Apple has a folding iPhone up its sleeve, says Wamsi Mohan, an analyst at Bank of America Merrill Lynch, as reported by CNBC Friday.
A foldable phone is one of those treasured ideas of science fiction, like time travel and flying cars. Those haven’t happened yet, either.
The closest to reality, so far, is the Samsung Galaxy X, and that’s nowhere near here. In fact, as Jay McGregor reportedon Forbes, technological hurdles may mean that such a phone will remain only a concept for a while yet.
So, the prospect of an iPhone with a big, iPad-like display which folds in half to become a sleek, phone-sized gadget is certainly appealing. The phablet will vanish as we embrace the fold phone. What shudder-worthy name can we come up for such a category? Pholder, perhaps?
But according to Qualcomm’s product manager of display technology, Salman Saeed, quoted in Jay’s post, transistors in the display are the weakest link. Which means that the phone would not be durable.
If Qualcomm is right about Samsung, would Apple really be likely to have got nearer to the prospect of a phone that you can fold?
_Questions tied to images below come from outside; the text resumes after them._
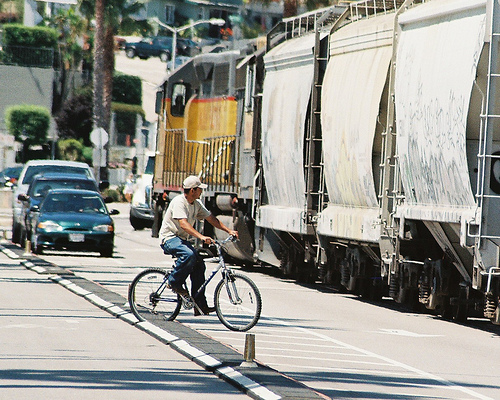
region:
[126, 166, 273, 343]
man riding on bicycle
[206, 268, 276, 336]
tire on the bicycle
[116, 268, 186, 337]
tire on the bicycle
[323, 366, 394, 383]
white mark on road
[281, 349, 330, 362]
white mark on road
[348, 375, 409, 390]
white mark on road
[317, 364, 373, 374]
white mark on road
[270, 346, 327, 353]
white mark on road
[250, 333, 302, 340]
white mark on road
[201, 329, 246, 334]
white mark on road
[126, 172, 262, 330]
A man sitting on a bicycle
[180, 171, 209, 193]
A white cap on the head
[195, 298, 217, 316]
The rider's foot on the ground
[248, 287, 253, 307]
Reflectors mounted on the spokes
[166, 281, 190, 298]
The rider's foot on the pedal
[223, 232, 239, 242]
A hand on the handle bar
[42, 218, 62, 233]
The sun's reflection on the front light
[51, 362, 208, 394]
A shadow cast on the street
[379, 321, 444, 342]
A white arrow painted on the street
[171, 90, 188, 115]
Driver of the freight train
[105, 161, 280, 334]
Man riding a bicycle down the street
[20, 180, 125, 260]
Emerald green car driving down the street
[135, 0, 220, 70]
White lamp post with two lights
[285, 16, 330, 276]
Metal ladder on the side of the vehicle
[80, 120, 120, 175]
Back of a sign post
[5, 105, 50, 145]
Square cut bush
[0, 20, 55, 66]
Square cut bush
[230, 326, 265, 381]
Post in the middle of the road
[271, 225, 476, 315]
Black wheels on the road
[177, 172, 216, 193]
White baseball cap on man's head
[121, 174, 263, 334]
man riding a bicycle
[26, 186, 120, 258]
dard green parked car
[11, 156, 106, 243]
white parked truck behind cars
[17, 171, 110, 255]
car parked in between other cars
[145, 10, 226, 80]
top of white lampost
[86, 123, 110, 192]
back of sign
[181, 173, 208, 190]
white hat worn by man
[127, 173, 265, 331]
man wearing blue jeans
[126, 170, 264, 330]
man wearing a t-shirt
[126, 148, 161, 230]
half of front of truck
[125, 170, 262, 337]
Man riding a bicycle on the street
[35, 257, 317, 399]
Straight concrete partition on the street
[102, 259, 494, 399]
White colored road markings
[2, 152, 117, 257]
Three cars in a row on the street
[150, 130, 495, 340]
Train on a track beside a street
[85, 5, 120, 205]
Two tall tree stems side by side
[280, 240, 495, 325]
Wheels of a train wagon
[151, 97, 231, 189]
Yellow paint on a train engine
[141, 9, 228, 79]
Top of a lamp post with two lighting ends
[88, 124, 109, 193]
Sign post on the street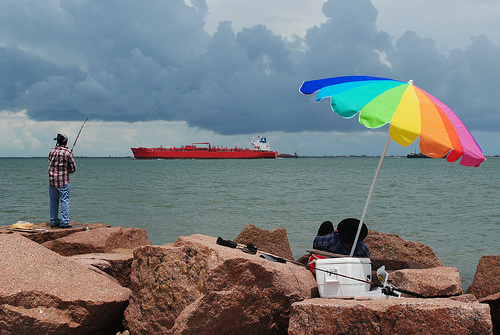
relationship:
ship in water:
[128, 136, 280, 164] [0, 158, 498, 258]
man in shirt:
[44, 130, 83, 240] [45, 147, 79, 189]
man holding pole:
[44, 130, 83, 240] [68, 119, 88, 157]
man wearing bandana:
[44, 130, 83, 240] [58, 133, 68, 144]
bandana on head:
[58, 133, 68, 144] [53, 132, 70, 146]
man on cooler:
[312, 217, 372, 253] [313, 255, 374, 302]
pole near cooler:
[68, 119, 88, 157] [313, 255, 374, 302]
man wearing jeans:
[44, 130, 83, 240] [46, 184, 72, 227]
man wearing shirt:
[44, 130, 83, 240] [45, 147, 79, 189]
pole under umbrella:
[329, 137, 398, 255] [289, 70, 497, 261]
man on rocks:
[44, 130, 83, 240] [8, 223, 497, 334]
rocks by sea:
[8, 223, 497, 334] [0, 158, 498, 258]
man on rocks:
[312, 217, 372, 253] [8, 223, 497, 334]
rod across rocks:
[260, 252, 430, 299] [8, 223, 497, 334]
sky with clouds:
[1, 1, 497, 160] [8, 10, 285, 134]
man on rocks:
[47, 133, 78, 230] [8, 223, 497, 334]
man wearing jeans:
[47, 133, 78, 230] [46, 184, 72, 227]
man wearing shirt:
[47, 133, 78, 230] [45, 147, 79, 189]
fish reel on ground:
[260, 252, 430, 299] [8, 223, 497, 334]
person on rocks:
[312, 217, 372, 253] [8, 223, 497, 334]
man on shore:
[44, 130, 83, 240] [8, 223, 497, 334]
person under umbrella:
[312, 217, 372, 253] [289, 70, 497, 261]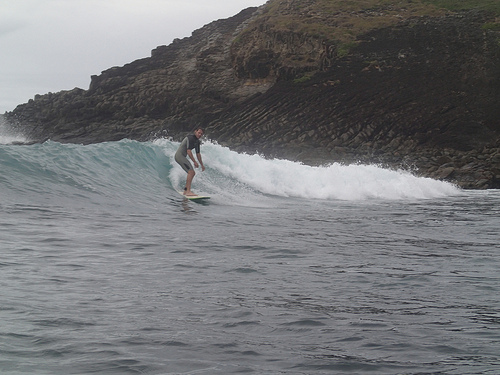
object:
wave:
[315, 163, 457, 221]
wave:
[252, 146, 311, 190]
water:
[231, 223, 341, 304]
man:
[173, 126, 207, 196]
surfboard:
[182, 190, 214, 200]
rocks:
[381, 119, 469, 152]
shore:
[211, 103, 355, 168]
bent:
[172, 143, 185, 161]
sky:
[0, 0, 267, 115]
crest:
[226, 144, 258, 171]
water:
[1, 125, 34, 147]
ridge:
[94, 57, 144, 86]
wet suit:
[173, 134, 201, 174]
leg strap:
[182, 186, 187, 191]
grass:
[316, 19, 360, 41]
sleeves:
[183, 135, 192, 152]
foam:
[246, 159, 291, 187]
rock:
[250, 76, 327, 150]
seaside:
[260, 144, 397, 174]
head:
[193, 124, 206, 138]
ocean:
[261, 182, 400, 256]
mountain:
[0, 1, 499, 189]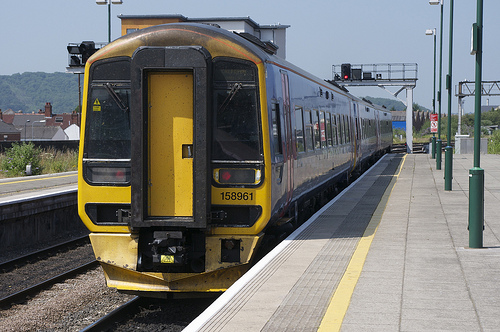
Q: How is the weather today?
A: It is cloudless.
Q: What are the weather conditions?
A: It is cloudless.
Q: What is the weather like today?
A: It is cloudless.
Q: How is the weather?
A: It is cloudless.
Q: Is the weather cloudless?
A: Yes, it is cloudless.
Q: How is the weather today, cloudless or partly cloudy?
A: It is cloudless.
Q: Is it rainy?
A: No, it is cloudless.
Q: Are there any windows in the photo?
A: Yes, there is a window.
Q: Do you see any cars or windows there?
A: Yes, there is a window.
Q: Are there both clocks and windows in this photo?
A: No, there is a window but no clocks.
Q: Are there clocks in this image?
A: No, there are no clocks.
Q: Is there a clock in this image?
A: No, there are no clocks.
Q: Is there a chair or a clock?
A: No, there are no clocks or chairs.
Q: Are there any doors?
A: Yes, there is a door.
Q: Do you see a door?
A: Yes, there is a door.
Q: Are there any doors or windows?
A: Yes, there is a door.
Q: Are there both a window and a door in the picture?
A: Yes, there are both a door and a window.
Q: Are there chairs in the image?
A: No, there are no chairs.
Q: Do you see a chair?
A: No, there are no chairs.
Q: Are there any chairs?
A: No, there are no chairs.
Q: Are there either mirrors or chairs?
A: No, there are no chairs or mirrors.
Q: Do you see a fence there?
A: No, there are no fences.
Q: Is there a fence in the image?
A: No, there are no fences.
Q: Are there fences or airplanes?
A: No, there are no fences or airplanes.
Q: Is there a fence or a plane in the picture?
A: No, there are no fences or airplanes.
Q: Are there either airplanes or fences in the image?
A: No, there are no fences or airplanes.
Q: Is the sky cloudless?
A: Yes, the sky is cloudless.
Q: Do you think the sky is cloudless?
A: Yes, the sky is cloudless.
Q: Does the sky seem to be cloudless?
A: Yes, the sky is cloudless.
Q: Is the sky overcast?
A: No, the sky is cloudless.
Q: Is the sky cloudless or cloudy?
A: The sky is cloudless.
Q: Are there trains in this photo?
A: Yes, there is a train.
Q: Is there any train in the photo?
A: Yes, there is a train.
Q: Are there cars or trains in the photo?
A: Yes, there is a train.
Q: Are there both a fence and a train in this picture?
A: No, there is a train but no fences.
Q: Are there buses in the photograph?
A: No, there are no buses.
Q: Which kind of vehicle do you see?
A: The vehicle is a train.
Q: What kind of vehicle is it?
A: The vehicle is a train.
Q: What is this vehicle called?
A: That is a train.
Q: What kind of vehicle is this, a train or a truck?
A: That is a train.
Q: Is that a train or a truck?
A: That is a train.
Not that it’s unthinkable. An Apple patent was spotted last November by Patently Apple which sought to deal with ‘an electronic device…’ which ‘may have a flexible portion that allows the device to be folded.’
Interestingly, this includes talk of displays using MicroLEDs, something which is cropping up in current news, too.
Even before that, there was talk of a folding OLED display in an iPhone, perhaps made by LG instead of current OLED supplier Samsung.
What’s new here is that this comes from an analyst of note.
Let’s be clear, flexible displays are not science fiction. Samsung has been making them and using them for years, putting them in its Edge and more recent Galaxy S and Galaxy Note handsets. OLED screens, at which Samsung is a master, have a natural bendable quality.
In fact, the iPhone X display uses a flexible OLED. Sure, it appears flat, but in order to reach all the way to the bottom of the phone and have that attractive curve to the edge of the display that so evenly creeps around the edges, Apple had to do something with the display controllers which usually sit where the screen ends. Finding a place for the display controllers is what creates the bottom bezel found on nearly every handset.
To achieve the effect it was after, Apple used a flexible display panel which it folded back on itself, putting the controllers behind the screen and allowing the display to go all the way down.
But that’s not the problem with making a folding phone. Current flexible OLEDs are encased in solid glass which keeps them immobile. It’s when you want them to flex that the issues arise.
The Bank of America Merrill Lynch analyst is clear that this autumn’s expected phones will not have radically different designs from the current iPhone X, though different sizes may be happening, as other analysts have predicted, because size changes have proved a catalyst in the past, such as when the iPhone 5s was succeeded by the iPhone 6 and 6 Plus.
In a sense, a folding phone is just the next step on from a phone like the iPhone X, where screen-to-body ratio is crucial to create a handset with maximum screen at minimum phone size.
But for me, there are other issues to be addressed, along with the challenge of a display that looks great folded and unfolded with no annoying seam or crease marks that grow over time.